По этому поводу вспомним также известный текст св. Фомы, комментирующего «Этику» Философа и показывающего вслед за ним, что политической науке, в качестве науки управляющей, свойственно повелевать «практическими науками», такими, как механические искусства, не только в том, что касается применения этих наук, но и в том, что касается самой детерминации произведения (так, она повелевает ремесленнику, изготовляющему ножи, не только пользоваться своим искусством, но и пользоваться им таким-то или таким-то образом, изготовляя ножи такого-то рода): «ведь и то и другое подчинено цели человеческой жизни». Умозрительными науками политика тоже повелевает, но лишь в том, что касается применения этих наук, а не в том, что касается детерминации произведения; ибо она, конечно, предписывает, чтобы одни преподавали, а другие изучали геометрию, «поскольку такие акты, будучи произвольными, имеют отношение к предмету нравственности и могут быть подчинены цели человеческой жизни»; но она не предписывает геометру, что он должен заключить относительно треугольника, ибо «это не принадлежит к области человеческой жизни, а зависит только от природы вещей» (Comment, in Ethic. Nicom., lib. I, lect. 2).
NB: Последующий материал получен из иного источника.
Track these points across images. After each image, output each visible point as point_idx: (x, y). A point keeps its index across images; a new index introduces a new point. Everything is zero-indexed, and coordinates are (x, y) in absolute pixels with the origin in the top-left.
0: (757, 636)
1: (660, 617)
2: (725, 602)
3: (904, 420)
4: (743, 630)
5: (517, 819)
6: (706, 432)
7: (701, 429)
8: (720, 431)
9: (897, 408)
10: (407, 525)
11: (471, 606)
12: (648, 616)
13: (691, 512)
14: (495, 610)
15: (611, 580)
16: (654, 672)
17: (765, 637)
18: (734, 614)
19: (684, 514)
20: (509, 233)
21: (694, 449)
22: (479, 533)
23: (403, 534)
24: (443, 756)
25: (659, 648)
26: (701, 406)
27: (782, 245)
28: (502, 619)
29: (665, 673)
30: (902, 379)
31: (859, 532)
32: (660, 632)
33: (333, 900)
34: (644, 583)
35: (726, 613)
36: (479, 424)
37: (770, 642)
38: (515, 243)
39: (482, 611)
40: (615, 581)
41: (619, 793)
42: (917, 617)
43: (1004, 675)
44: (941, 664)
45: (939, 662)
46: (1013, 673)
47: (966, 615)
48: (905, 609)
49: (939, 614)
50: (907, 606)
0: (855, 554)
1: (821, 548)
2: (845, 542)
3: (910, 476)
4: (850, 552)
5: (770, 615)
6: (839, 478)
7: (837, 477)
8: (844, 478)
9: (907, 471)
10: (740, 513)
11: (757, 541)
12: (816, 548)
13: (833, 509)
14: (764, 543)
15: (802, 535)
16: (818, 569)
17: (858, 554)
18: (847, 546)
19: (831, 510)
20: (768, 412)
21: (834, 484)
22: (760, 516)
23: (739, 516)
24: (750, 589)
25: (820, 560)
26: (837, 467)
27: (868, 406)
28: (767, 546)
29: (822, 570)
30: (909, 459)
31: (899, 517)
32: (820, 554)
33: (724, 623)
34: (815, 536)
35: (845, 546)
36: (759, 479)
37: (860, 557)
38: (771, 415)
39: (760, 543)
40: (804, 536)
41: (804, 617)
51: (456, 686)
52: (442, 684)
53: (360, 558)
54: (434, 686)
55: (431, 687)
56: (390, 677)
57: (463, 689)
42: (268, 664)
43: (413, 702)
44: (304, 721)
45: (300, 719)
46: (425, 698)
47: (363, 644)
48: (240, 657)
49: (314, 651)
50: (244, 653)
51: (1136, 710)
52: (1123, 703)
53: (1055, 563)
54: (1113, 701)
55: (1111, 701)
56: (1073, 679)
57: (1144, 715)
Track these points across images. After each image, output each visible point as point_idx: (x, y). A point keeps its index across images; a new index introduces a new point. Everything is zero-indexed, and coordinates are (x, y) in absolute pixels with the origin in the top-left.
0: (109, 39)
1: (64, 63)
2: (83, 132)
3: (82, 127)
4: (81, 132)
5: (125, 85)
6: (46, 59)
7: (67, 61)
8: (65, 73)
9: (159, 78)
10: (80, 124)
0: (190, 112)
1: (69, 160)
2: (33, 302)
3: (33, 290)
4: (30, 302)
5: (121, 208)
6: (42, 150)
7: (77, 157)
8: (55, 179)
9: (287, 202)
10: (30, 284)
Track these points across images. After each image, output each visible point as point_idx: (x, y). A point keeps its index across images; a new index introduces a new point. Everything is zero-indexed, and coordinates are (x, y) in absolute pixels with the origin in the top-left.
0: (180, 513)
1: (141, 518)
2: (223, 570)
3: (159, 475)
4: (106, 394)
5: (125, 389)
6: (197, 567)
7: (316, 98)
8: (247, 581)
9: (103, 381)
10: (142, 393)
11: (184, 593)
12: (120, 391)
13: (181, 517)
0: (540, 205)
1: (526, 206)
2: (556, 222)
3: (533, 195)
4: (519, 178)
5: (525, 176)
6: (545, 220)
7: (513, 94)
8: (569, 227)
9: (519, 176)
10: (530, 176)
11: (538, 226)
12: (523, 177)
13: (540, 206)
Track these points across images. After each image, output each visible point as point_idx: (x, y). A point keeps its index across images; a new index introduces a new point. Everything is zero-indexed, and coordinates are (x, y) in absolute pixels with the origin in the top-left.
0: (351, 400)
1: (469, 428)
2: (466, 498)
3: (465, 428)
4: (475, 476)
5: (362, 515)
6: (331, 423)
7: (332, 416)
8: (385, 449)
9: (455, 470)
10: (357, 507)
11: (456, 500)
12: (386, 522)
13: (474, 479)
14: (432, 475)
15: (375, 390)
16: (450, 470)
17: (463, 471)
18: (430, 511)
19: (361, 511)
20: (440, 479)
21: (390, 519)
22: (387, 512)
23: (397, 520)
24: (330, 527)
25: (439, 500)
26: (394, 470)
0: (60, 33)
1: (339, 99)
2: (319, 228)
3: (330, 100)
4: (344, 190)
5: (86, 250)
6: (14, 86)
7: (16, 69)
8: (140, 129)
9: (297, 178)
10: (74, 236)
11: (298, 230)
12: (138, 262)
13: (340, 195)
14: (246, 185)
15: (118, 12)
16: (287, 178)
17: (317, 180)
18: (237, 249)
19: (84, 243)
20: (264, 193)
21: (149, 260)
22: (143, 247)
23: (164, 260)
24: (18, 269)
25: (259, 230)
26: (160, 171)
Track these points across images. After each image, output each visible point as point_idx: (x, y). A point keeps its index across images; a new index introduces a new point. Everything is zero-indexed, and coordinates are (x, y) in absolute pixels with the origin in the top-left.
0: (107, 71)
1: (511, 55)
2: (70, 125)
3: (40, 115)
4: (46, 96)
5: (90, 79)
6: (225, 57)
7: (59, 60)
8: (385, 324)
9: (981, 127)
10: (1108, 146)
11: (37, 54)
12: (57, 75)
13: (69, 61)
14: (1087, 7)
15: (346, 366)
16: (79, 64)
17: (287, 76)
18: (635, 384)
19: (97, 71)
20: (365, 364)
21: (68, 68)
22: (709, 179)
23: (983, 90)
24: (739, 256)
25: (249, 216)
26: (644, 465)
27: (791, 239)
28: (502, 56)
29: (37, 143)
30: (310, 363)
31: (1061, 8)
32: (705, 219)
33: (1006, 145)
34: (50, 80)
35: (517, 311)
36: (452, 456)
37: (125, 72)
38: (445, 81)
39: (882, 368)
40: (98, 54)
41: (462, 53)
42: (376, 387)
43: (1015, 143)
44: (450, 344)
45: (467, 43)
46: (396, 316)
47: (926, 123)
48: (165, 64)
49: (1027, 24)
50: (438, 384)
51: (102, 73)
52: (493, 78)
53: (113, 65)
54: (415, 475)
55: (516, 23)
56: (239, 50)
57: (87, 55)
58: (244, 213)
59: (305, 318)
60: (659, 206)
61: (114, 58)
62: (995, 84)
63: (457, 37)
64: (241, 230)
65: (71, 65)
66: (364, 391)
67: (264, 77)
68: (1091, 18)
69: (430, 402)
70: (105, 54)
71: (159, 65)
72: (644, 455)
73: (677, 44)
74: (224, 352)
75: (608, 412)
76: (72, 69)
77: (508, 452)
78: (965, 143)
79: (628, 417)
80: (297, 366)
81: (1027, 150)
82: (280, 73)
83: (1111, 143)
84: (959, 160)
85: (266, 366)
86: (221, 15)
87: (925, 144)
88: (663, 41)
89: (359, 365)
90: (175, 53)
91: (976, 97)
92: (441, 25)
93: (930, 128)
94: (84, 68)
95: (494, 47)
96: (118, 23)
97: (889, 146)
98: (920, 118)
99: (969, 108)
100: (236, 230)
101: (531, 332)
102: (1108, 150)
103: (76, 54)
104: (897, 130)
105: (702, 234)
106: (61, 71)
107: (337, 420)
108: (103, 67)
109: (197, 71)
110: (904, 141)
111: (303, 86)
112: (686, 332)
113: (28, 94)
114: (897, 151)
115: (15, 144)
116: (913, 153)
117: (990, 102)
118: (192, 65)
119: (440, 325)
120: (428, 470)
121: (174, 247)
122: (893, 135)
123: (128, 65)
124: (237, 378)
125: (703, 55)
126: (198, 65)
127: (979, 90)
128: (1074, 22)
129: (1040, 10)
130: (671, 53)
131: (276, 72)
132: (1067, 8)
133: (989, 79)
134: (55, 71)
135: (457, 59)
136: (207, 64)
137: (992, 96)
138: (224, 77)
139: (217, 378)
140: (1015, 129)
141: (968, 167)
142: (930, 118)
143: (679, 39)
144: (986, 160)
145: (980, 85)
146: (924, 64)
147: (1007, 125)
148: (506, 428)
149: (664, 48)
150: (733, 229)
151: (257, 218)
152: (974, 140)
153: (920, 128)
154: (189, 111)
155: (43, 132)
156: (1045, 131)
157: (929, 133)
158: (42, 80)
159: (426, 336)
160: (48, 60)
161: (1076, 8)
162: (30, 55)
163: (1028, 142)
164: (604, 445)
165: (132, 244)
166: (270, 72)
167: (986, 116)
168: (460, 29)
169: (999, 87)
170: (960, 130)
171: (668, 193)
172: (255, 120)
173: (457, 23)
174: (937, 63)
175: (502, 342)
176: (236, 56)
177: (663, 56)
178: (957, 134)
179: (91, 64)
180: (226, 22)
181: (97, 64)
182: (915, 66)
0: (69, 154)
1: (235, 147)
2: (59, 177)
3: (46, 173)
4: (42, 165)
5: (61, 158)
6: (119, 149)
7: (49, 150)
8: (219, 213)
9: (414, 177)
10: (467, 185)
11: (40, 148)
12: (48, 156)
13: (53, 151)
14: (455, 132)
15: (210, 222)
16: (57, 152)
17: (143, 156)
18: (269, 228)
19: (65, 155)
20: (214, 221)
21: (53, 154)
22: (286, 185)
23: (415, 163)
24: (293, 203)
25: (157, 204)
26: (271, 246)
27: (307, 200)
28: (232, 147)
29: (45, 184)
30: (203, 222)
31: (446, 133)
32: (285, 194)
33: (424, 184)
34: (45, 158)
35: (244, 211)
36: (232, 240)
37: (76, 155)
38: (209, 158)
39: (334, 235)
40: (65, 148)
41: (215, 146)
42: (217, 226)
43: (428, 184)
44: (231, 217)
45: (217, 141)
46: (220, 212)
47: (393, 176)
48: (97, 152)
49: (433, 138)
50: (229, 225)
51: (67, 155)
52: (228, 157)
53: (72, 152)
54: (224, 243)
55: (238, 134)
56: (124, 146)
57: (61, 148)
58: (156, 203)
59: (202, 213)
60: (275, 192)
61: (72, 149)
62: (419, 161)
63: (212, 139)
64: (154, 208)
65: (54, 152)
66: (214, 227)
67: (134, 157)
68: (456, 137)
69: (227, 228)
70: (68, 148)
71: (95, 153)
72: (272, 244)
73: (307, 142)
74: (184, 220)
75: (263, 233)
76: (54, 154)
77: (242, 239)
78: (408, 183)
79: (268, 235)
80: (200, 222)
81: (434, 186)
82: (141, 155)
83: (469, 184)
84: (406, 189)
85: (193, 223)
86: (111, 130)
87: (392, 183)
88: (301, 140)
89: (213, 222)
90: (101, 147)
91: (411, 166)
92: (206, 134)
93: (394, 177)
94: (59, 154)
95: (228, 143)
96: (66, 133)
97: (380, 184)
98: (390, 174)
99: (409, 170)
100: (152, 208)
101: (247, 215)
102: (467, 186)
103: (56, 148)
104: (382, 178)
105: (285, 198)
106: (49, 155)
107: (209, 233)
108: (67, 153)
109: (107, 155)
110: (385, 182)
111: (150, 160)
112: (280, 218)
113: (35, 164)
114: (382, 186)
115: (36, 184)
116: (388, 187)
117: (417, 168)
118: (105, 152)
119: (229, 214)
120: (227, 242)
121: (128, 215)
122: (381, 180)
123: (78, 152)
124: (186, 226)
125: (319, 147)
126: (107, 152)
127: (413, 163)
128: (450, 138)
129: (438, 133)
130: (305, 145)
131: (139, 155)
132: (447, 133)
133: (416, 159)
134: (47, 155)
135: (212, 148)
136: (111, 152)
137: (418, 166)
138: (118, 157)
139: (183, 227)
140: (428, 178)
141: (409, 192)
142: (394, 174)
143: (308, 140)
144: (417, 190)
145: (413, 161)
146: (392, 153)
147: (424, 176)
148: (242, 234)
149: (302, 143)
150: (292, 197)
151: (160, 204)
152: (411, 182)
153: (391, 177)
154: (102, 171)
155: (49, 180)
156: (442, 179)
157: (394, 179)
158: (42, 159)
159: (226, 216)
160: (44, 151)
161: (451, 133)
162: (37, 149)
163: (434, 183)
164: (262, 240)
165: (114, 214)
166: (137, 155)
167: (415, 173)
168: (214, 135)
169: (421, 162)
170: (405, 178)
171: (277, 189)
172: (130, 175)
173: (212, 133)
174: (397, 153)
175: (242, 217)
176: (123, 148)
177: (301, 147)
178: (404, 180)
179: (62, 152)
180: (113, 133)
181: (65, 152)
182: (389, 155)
Св. Фома не говорит здесь непосредственно об изобразительных искусствах, но совсем нетрудно приложить к ним эти принципы, отметив, что они причастны благородству умозрительных наук в силу трансцендентности своего предмета, каковым является красота — ни один politicus[150*]He мог бы вмешаться в ее законы, — но что они тем не менее остаются по своей родовой сущности искусствами, «практическими науками», и поэтому все духовные и нравственные ценности, которые вбирает в себя произведение, естественно подлежат контролю со стороны того, кто должен заботиться об общем благе человеческой жизни. К тому же и Аристотель прибавляет, что политике присуще использовать для своих целей самые благородные искусства, такие, как военачалие, домоправление и риторика.